WORK INSTRUCTION: Look below for the line that contains "krmivo. Důležité je", then copy it and each following line exactly, through and including the line that contains "А также сможете оставить свой отзыв".

Stored items:

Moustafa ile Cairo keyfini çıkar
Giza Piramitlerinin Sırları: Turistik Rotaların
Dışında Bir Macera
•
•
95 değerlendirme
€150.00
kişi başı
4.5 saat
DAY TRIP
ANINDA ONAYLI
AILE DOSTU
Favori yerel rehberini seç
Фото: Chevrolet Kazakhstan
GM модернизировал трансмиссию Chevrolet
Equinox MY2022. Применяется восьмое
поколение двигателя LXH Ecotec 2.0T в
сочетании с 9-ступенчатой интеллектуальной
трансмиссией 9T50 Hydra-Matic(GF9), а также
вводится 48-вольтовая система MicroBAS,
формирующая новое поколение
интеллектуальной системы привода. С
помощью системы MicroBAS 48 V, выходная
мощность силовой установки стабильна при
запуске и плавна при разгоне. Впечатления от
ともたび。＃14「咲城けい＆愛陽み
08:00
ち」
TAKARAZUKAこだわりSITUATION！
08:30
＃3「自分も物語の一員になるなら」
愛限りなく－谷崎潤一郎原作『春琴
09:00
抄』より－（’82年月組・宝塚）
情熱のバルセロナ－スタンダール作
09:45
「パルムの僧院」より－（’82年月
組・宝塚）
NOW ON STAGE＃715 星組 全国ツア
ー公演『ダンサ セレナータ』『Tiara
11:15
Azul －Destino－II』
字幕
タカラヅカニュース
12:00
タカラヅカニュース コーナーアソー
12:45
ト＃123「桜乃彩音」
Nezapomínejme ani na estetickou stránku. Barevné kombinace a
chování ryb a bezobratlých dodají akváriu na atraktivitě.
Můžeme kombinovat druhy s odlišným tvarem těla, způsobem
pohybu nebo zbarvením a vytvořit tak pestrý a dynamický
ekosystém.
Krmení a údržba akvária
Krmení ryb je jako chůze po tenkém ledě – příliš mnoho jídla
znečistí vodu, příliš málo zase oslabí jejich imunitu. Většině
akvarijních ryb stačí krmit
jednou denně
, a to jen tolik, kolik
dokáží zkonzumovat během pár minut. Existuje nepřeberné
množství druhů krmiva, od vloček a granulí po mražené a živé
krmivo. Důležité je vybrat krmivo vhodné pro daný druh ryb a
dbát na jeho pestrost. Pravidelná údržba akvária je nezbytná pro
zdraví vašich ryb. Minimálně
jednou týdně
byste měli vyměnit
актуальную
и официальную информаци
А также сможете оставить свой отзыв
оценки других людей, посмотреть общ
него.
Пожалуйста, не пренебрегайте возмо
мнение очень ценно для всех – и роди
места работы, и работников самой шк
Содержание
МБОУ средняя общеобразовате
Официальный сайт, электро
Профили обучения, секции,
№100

YOUR RESPONSE:
krmivo. Důležité je vybrat krmivo vhodné pro daný druh ryb a
dbát na jeho pestrost. Pravidelná údržba akvária je nezbytná pro
zdraví vašich ryb. Minimálně
jednou týdně
byste měli vyměnit
актуальную
и официальную информаци
А также сможете оставить свой отзыв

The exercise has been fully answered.